When patient  undergo lumpectomies to remove breast cancer or any other cancer , doctors try to remove all the cancerous tissue while conserving as much of the healthy breast tissue as possible.But currently there's no reliable way to determine during surgery whether the excised tissue is completely cancer-free at its margins -- the proof that doctors need to be confident that they removed all of the tumor. It can take several days for pathologists using conventional methods to process and analyze the tissue.      That's why between 20 and 40 percent of patients  have to undergo second, third surgeries to remove cancerous cells that were missed during the initial procedure, according to studies.

       A new microscope invented by a team of University of Washington mechanical engineers and pathologists could help solve this, and other, problems. It can rapidly and non-destructively image the margins of large fresh tissue specimens with the same level of detail as traditional pathology -- in no more than 30 minutes.The new light-sheet microscope -- which is described in a new paper published June 26 in Nature Biomedical Engineering -- offers other advantages over existing processes and microscope technologies. It conserves valuable tissue for genetic testing and diagnosis, quickly and accurately images the irregular surfaces of large clinical specimens, and allows pathologists to zoom in and "see" biopsy samples in three dimensions.

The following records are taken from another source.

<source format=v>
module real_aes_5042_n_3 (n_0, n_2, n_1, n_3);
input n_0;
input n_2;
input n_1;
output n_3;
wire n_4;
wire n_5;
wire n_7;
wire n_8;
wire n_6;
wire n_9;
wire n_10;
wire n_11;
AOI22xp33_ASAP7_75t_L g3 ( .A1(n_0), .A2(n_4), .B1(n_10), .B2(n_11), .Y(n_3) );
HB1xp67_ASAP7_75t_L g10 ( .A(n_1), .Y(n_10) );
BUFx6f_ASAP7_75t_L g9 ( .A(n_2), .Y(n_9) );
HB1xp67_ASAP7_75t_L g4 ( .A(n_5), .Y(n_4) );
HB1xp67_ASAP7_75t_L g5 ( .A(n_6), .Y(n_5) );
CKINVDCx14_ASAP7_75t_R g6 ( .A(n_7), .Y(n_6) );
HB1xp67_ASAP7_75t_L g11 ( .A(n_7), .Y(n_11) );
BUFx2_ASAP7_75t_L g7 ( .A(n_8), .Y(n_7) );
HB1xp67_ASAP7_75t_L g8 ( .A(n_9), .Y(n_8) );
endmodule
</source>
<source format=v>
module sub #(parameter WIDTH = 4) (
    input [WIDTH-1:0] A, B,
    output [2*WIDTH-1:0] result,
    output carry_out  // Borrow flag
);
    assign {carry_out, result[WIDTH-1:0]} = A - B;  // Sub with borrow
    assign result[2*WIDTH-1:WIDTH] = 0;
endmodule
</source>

       Current pathology techniques involve processing and staining tissue samples, embedding them in wax blocks, slicing them thinly, mounting them on slides, staining them, and then viewing these two-dimensional tissue sections with traditional microscopes -- a process that can take days to yield results.Another technique to provide real-time information during surgeries involves freezing and slicing the tissue for quick viewing. But the quality of those images is inconsistent, and certain fatty tissues, such as those from the breast, do not freeze well enough to reliably use the technique.

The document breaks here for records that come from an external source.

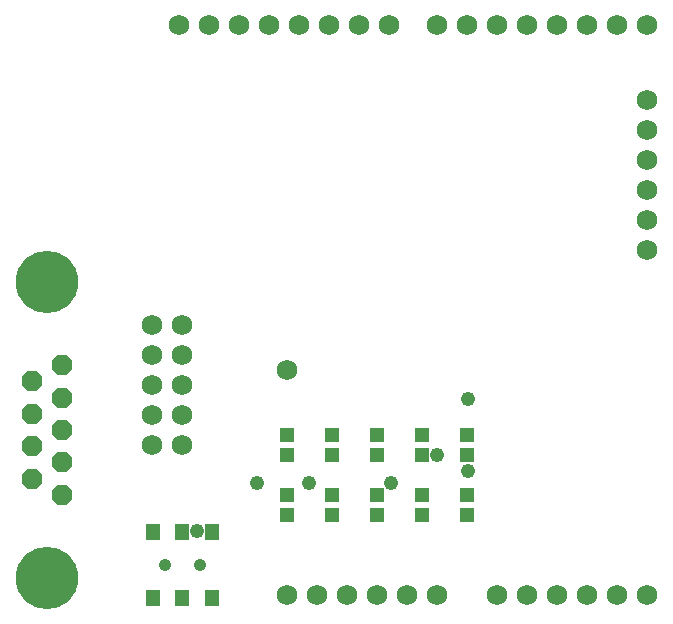
<source format=gts>
G75*
G70*
%OFA0B0*%
%FSLAX24Y24*%
%IPPOS*%
%LPD*%
%AMOC8*
5,1,8,0,0,1.08239X$1,22.5*
%
%ADD10OC8,0.0680*%
%ADD11C,0.2080*%
%ADD12C,0.0680*%
%ADD13R,0.0474X0.0513*%
%ADD14R,0.0474X0.0533*%
%ADD15C,0.0415*%
%ADD16C,0.0480*%
D10*
X006705Y005434D03*
X007705Y004894D03*
X007705Y005974D03*
X006705Y006514D03*
X007705Y007054D03*
X006705Y007594D03*
X007705Y008134D03*
X006705Y008674D03*
X007705Y009214D03*
D11*
X007205Y011984D03*
X007205Y002124D03*
D12*
X010705Y006554D03*
X011705Y006554D03*
X011705Y007554D03*
X010705Y007554D03*
X010705Y008554D03*
X011705Y008554D03*
X011705Y009554D03*
X010705Y009554D03*
X010705Y010554D03*
X011705Y010554D03*
X015205Y009054D03*
X015205Y001554D03*
X016205Y001554D03*
X017205Y001554D03*
X018205Y001554D03*
X019205Y001554D03*
X020205Y001554D03*
X022205Y001554D03*
X023205Y001554D03*
X024205Y001554D03*
X025205Y001554D03*
X026205Y001554D03*
X027205Y001554D03*
X027205Y013054D03*
X027205Y014054D03*
X027205Y015054D03*
X027205Y016054D03*
X027205Y017054D03*
X027205Y018054D03*
X027205Y020554D03*
X026205Y020554D03*
X025205Y020554D03*
X024205Y020554D03*
X023205Y020554D03*
X022205Y020554D03*
X021205Y020554D03*
X020205Y020554D03*
X018605Y020554D03*
X017605Y020554D03*
X016605Y020554D03*
X015605Y020554D03*
X014605Y020554D03*
X013605Y020554D03*
X012605Y020554D03*
X011605Y020554D03*
D13*
X015205Y006889D03*
X015205Y006220D03*
X015205Y004889D03*
X015205Y004220D03*
X016705Y004220D03*
X016705Y004889D03*
X018205Y004889D03*
X018205Y004220D03*
X019705Y004220D03*
X019705Y004889D03*
X021205Y004889D03*
X021205Y004220D03*
X021205Y006220D03*
X021205Y006889D03*
X019705Y006889D03*
X019705Y006220D03*
X018205Y006220D03*
X018205Y006889D03*
X016705Y006889D03*
X016705Y006220D03*
D14*
X012689Y003667D03*
X011705Y003667D03*
X010720Y003667D03*
X010720Y001442D03*
X011705Y001442D03*
X012689Y001442D03*
D15*
X012295Y002554D03*
X011114Y002554D03*
D16*
X012185Y003674D03*
X014185Y005274D03*
X015945Y005274D03*
X018665Y005274D03*
X020185Y006234D03*
X021225Y005674D03*
X021225Y008074D03*
M02*

</source>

         By contrast, the UW open-top light-sheet microscope uses a sheet of light to optically "slice" through and image a tissue sample without destroying any of it. All of the tissue is conserved for potential downstream molecular testing, which can yield additional valuable information about the nature of the cancer and lead to more effective treatment decisions.

        "Slide-based pathology is still an analog technique, much like radiology was several decades ago when X-rays were obtained on film. By imaging tissues in 3-D without having to mount thin tissue sections on glass slides, we are trying to transform pathology much like 3-D X-ray CT has transformed radiology," Liu said. "While it is possible to scan microscope slides for digital pathology, we digitally image the intact tissues and bypass the need to prepare slides, which is simpler, faster and potentially less expensive."

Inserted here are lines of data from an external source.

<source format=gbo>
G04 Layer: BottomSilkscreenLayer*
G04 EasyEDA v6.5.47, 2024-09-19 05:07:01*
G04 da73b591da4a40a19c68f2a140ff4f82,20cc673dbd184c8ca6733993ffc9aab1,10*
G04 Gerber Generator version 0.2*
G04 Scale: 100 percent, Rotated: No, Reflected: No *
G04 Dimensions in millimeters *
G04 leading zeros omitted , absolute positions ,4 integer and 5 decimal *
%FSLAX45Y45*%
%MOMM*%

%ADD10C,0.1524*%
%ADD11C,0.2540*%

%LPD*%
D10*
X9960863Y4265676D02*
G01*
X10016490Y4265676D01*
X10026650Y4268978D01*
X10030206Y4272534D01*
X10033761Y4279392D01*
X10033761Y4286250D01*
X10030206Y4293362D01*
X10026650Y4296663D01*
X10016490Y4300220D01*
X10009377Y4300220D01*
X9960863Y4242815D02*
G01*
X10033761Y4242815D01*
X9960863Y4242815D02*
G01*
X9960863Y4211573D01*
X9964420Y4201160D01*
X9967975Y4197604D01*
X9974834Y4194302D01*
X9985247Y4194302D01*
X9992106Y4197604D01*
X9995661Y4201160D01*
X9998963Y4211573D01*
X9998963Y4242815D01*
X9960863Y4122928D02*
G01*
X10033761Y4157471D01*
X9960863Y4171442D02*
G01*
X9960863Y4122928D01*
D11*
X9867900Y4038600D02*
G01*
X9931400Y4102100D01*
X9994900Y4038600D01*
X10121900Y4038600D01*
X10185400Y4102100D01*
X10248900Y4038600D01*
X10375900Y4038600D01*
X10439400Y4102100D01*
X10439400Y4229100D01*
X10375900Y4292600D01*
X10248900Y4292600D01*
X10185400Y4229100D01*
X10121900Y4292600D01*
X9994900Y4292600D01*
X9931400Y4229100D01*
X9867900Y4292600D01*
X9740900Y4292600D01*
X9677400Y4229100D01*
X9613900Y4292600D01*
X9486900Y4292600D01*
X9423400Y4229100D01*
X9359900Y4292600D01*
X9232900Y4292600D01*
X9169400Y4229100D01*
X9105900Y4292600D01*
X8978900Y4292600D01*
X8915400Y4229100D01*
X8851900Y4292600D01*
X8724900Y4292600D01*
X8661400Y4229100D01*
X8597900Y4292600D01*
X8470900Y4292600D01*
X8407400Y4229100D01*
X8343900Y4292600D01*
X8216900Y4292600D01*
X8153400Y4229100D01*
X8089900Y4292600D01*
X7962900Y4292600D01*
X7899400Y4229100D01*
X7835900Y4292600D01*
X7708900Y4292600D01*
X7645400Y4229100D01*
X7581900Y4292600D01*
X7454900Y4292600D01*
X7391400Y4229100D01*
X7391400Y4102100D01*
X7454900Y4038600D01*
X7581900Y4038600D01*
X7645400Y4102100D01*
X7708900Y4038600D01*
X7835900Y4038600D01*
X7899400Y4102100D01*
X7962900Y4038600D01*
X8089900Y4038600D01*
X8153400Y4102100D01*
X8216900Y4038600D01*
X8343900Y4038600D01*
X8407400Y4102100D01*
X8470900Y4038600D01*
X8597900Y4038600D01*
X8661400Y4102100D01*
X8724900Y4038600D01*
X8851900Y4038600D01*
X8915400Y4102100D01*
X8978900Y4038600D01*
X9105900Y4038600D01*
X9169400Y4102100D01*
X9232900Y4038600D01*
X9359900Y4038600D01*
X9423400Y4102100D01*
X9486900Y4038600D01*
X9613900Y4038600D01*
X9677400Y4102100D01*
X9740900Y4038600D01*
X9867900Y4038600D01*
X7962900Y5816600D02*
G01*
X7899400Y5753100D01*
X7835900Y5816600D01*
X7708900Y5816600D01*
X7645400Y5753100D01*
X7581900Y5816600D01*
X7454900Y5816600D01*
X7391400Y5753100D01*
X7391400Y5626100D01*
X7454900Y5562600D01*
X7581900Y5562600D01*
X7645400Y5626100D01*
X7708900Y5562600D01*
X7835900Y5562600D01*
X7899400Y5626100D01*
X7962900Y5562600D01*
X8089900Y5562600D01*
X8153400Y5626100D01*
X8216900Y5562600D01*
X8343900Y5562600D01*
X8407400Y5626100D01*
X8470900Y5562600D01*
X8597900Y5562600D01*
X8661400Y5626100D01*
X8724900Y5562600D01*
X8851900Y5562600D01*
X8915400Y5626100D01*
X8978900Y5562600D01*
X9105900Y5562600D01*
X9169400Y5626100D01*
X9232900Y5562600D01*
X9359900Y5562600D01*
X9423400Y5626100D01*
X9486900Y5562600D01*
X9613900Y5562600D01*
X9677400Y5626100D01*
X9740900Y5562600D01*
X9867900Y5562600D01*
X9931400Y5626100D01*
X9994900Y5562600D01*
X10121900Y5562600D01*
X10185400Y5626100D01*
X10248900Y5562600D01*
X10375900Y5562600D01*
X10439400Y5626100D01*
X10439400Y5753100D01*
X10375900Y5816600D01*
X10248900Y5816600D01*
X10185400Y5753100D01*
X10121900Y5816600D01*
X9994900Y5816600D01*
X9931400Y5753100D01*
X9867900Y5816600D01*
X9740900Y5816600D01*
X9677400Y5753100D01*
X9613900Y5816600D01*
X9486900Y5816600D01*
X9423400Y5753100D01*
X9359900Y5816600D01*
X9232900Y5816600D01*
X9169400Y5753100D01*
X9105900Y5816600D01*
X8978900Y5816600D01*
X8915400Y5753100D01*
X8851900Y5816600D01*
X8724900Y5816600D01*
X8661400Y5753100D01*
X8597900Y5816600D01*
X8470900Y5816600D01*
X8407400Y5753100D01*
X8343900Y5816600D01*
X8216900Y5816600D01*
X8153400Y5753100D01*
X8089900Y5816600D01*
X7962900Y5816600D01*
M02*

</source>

"If we can do this without consuming any tissue, so much the better," said co-author Dr. Larry True, professor of pathology at UW Medicine. "We want to use that valuable tissue for purposes which are becoming ever more important for treating patients -- such as sequencing the tumor cells and finding genetic abnormalities that we can target with specific drugs and other precision medicine techniques."

The light-sheet microscope also offers advantages over other non-destructive optical- sectioning microscopes on the market today, which process images slowly and have difficulty maintaining the optimal focus when dealing with clinical specimens, which always have microscopic surface irregularities.

      The UW microscope can both image large tissue surfaces at high resolution and stitch together thousands of two-dimensional images per second to quickly create a 3-D image of a surgical or biopsy specimen. That additional data could one day allow pathologists to more accurately and consistently diagnose and grade tumors.

 

      The team is currently working on speeding up the optical-clearing process that allows light to penetrate biopsy samples more easily. Future areas of research include optimizing their 3-D immunostaining processes, as well as working with machine learning experts to develop algorithms that can process the vast amounts of 3-D pathology data that their system generates, with the ultimate goal of helping pathologists zero in on suspicious areas of tissue.